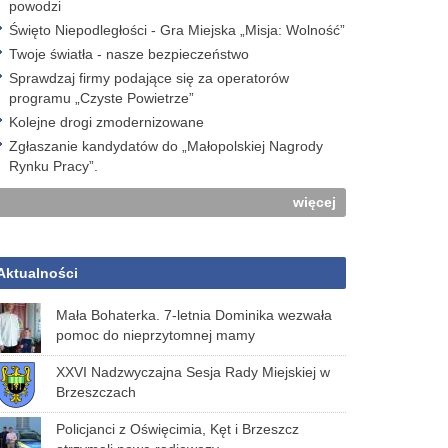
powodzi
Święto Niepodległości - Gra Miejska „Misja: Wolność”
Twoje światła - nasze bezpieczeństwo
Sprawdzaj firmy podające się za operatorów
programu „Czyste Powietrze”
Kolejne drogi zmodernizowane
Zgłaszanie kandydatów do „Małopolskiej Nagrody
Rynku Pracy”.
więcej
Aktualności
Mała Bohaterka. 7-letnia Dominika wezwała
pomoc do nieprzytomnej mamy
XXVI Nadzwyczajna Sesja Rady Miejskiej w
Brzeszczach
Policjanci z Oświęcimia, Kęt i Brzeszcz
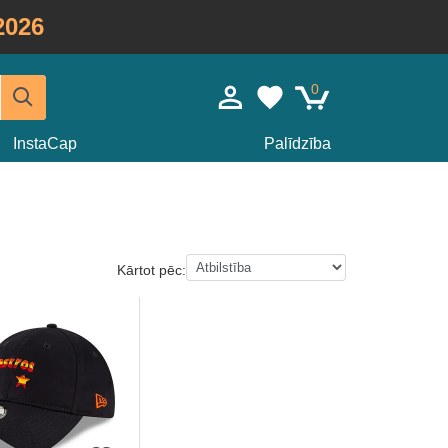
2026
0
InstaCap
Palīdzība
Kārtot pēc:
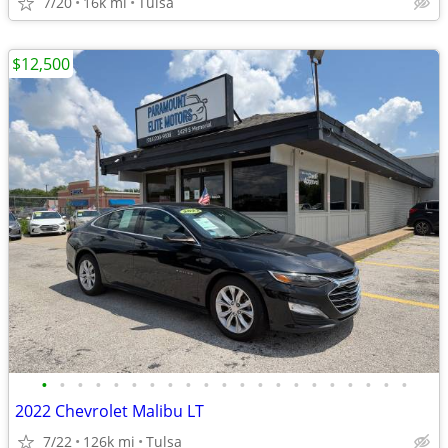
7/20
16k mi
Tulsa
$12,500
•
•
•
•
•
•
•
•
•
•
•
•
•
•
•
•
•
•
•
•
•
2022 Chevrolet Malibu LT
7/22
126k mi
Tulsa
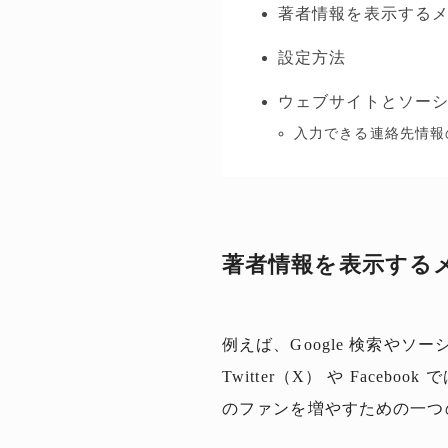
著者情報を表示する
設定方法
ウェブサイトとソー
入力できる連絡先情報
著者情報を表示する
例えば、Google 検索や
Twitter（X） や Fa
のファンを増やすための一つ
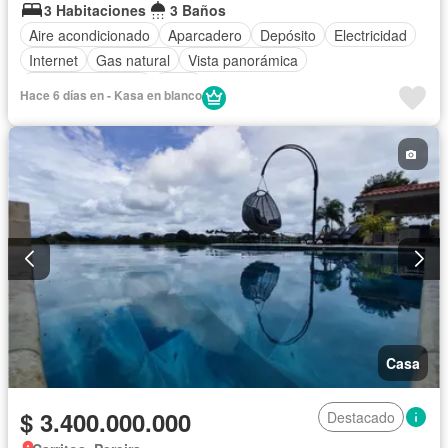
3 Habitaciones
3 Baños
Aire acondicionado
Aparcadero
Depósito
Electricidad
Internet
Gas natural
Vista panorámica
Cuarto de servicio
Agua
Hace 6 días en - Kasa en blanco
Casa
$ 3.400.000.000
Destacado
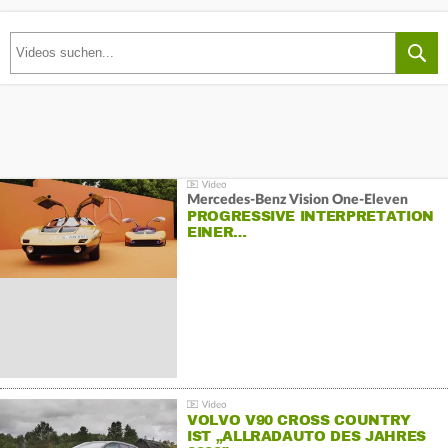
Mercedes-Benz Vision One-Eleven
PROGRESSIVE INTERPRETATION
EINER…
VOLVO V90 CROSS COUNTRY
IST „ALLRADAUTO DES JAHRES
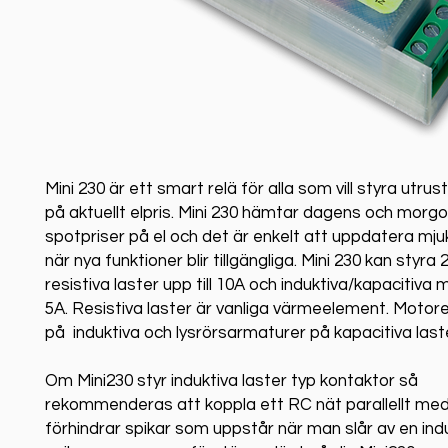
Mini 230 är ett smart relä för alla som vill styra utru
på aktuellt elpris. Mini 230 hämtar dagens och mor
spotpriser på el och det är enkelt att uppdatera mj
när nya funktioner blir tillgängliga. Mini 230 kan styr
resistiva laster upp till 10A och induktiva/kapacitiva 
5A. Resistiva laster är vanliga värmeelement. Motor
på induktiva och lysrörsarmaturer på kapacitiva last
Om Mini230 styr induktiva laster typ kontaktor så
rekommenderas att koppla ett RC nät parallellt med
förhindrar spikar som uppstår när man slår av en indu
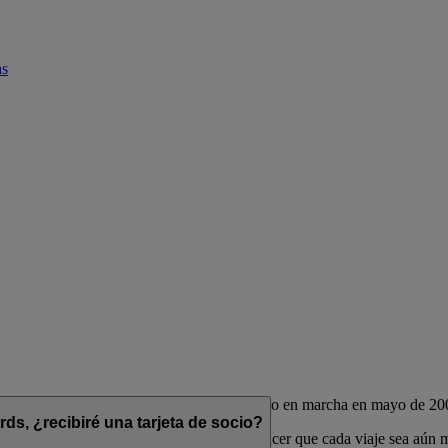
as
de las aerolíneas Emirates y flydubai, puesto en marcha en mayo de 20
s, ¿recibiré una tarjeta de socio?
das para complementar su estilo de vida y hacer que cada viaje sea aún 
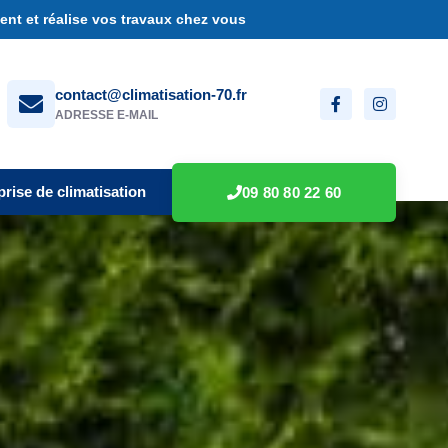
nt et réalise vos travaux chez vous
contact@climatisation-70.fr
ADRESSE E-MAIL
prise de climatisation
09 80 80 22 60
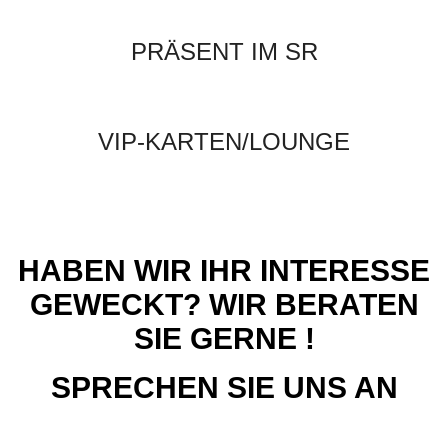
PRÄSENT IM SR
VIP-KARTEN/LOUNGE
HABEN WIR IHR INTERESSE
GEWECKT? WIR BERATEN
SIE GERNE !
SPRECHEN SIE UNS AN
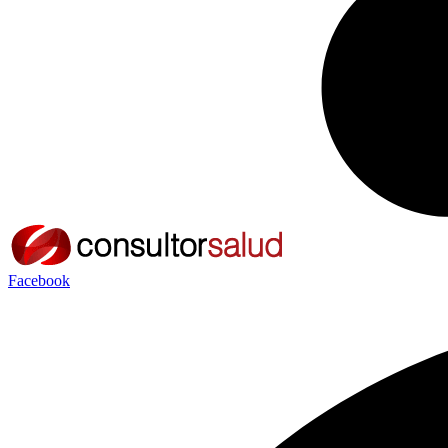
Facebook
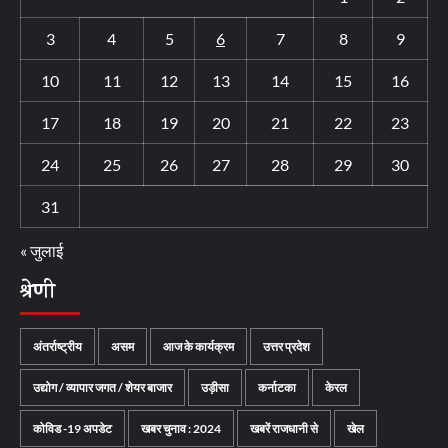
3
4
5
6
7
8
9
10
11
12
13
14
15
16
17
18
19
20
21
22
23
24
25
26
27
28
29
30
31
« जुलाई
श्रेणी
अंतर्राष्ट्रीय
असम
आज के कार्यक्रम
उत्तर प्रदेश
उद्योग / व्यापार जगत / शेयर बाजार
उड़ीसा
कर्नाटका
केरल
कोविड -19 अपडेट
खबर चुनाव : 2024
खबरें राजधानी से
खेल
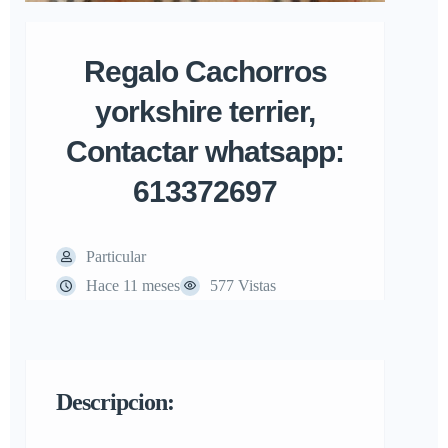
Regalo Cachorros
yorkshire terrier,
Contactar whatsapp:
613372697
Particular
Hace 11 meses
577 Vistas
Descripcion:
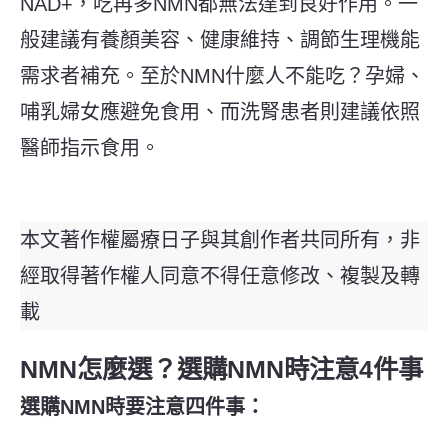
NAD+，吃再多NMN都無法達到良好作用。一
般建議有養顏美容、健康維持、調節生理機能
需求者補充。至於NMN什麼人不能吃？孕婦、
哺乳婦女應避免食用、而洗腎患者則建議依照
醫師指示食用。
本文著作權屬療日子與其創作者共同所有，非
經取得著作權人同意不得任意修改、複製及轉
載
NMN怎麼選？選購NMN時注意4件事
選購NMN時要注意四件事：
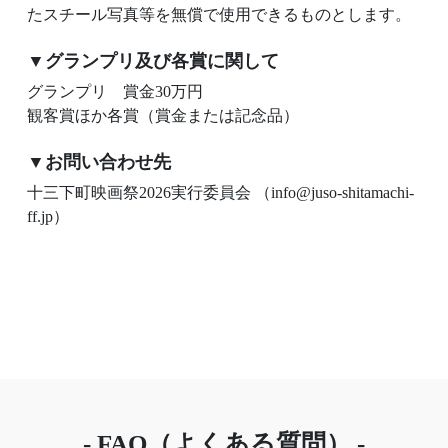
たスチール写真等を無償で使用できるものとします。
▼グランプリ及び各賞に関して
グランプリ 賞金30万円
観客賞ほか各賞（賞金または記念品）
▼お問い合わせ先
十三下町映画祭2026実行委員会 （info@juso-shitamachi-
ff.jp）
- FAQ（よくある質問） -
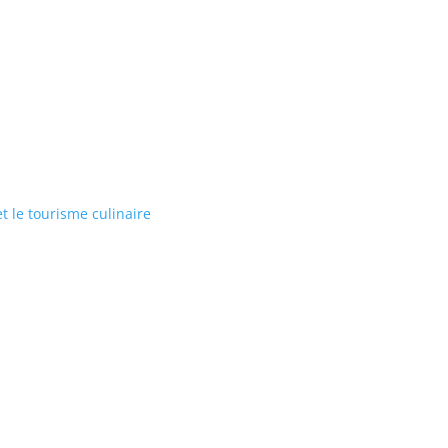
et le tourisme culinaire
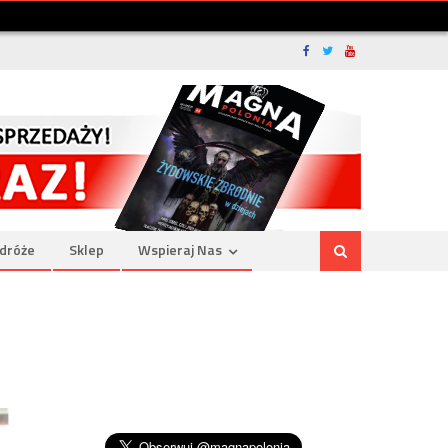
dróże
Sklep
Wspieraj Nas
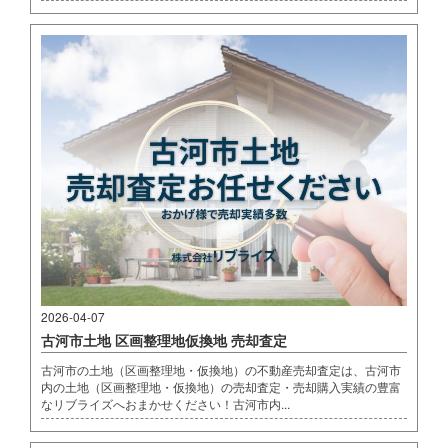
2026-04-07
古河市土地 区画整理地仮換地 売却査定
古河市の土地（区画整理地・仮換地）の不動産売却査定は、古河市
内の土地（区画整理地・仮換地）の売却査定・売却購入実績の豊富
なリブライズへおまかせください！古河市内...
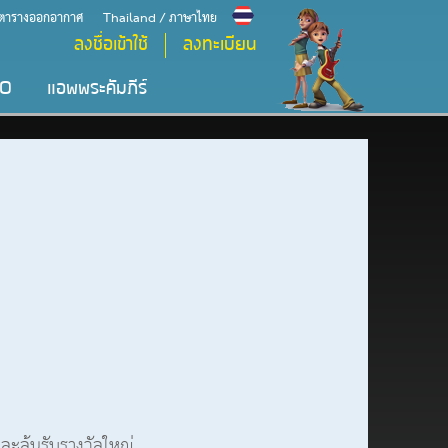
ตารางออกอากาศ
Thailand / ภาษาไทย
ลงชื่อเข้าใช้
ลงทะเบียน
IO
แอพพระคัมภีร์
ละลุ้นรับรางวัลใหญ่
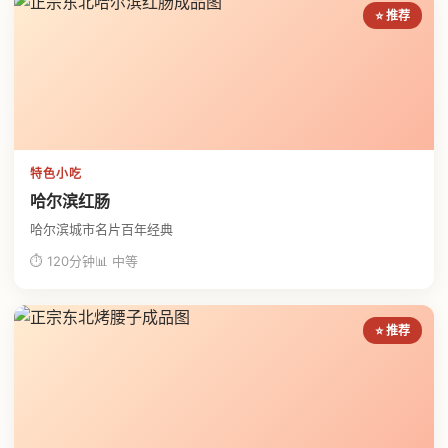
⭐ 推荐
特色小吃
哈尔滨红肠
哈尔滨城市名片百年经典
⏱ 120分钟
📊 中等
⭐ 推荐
____________
## Task objective
Working from the material above, tally how many lines hold the string "kapacitiva". The number is all that is needed.

## Your response
2